Cette bataille américaine entre partisans et adversaires de la construction de l'oléoduc Keystone est suivie avec le plus grand intérêt à Ottawa, où le projet constitue une «immense priorité pour l'économie canadienne» (dixit le ministre des Affaires étrangères, John Baird).

Après la réélection de Barack Obama, le gouvernement de Stephen Harper croyait que le président se sentirait plus libre d'accepter un projet dont il avait rejeté une première version en janvier 2012 pour ne pas se mettre à dos les écologistes, une partie importante de sa base électorale. Mais le président américain a créé une surprise aux États-Unis et semé l'inquiétude à Ottawa en insistant sur l'urgence de combattre les changements climatiques lors de son discours d'investiture, le 21 janvier, et celui sur l'état de l'Union, mardi dernier.

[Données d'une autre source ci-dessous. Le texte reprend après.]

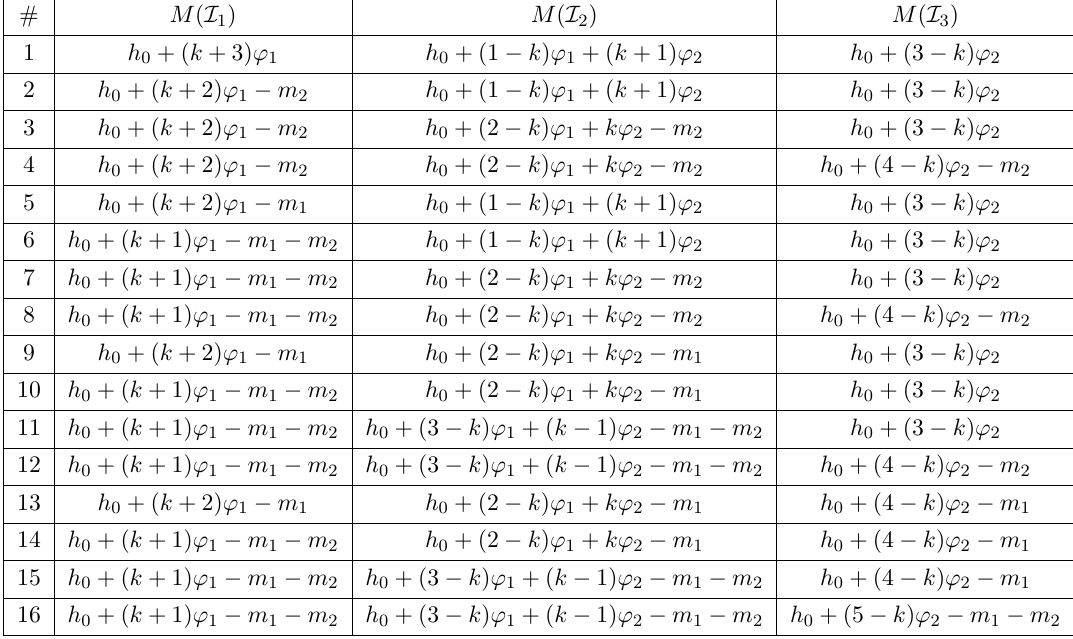
N f = 2 (cid:12)eld theory. eff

«Nous répondrons à la menace du changement climatique, sachant que ne pas le faire serait une trahison pour nos enfants et les générations futures», a dit Barack Obama. Il a consacré plus d'une minute de son discours d'investiture à ce sujet, qu'il avait largement ignoré pendant sa campagne.

«Certains peuvent encore nier le jugement majoritairement écrasant de la science, mais personne ne peut éviter l'impact dévastateur d'incendies, de sécheresses et de cyclones plus puissants», a ajouté le président.

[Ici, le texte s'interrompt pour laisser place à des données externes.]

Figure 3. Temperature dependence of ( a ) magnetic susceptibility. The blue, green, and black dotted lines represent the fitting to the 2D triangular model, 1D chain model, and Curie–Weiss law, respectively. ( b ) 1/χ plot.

Barack Obama est revenu sur le sujet lors de son discours sur l'état de l'Union en promettant de procéder par décrets «si le Congrès n'agit pas rapidement pour protéger les générations futures».

«J'ordonnerai à mon cabinet de me présenter les mesures que nous pouvons prendre, maintenant et à l'avenir, pour réduire la pollution, préparer nos communautés aux conséquences du changement climatique et accélérer la transition vers davantage de sources d'énergie renouvelables», a-t-il dit.

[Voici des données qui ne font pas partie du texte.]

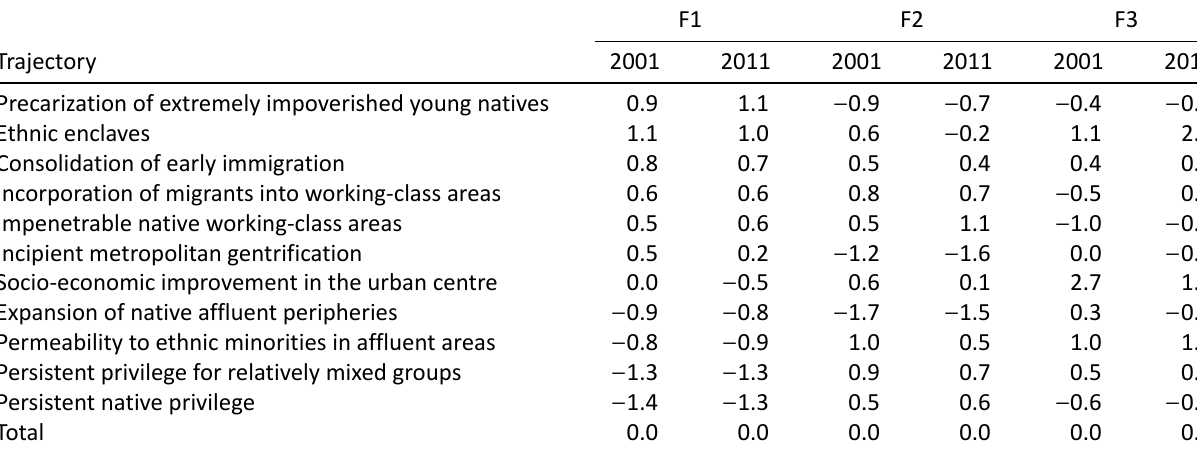
Table 5. Social residential inequality index according to the type of social residential trajectory.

Emplois et sécurité énergétique

Après ces déclarations, les militants écologistes des États-Unis voient mal comment Barack Obama peut donner le feu vert à un projet dont le rejet est devenu une des grandes priorités.

«Il ne fera pas quelque chose qui est imprudent et mesquin envers les générations futures», a déclaré Robert Kennedy fils, une des personnalités qui ont été arrêtées la semaine dernière lors d'une manifestation devant la Maison-Blanche. «C'est un projet qui enrichira quelques milliardaires tout en appauvrissant le reste de l'humanité», a-t-il ajouté.

De leur côté, les partisans américains de l'oléoduc Keystone XL ne voient pas comment Barack Obama peut rejeter un projet qui pourrait créer des emplois - 20 000, selon la société TransCanada - et contribuer à la sécurité énergétique des États-Unis, deux des objectifs de son second mandat.

En fin de compte, Barack Obama tentera peut-être de couper la poire en deux. Selon un scénario évoqué récemment par le journal Politico, il pourrait se prononcer en faveur de la construction de l'oléoduc et annoncer du même souffle de nouvelles règles destinées à réduire les émissions provenant des plus importants pollueurs industriels.

Un tel scénario pourrait évidemment déplaire à tout le monde, sauf au gouvernement Harper et à ses alliés, qui n'ont aucune idée du choix que Barack Obama annoncera lorsque l'«horloge Keystone» aura cessé d'additionner les jours.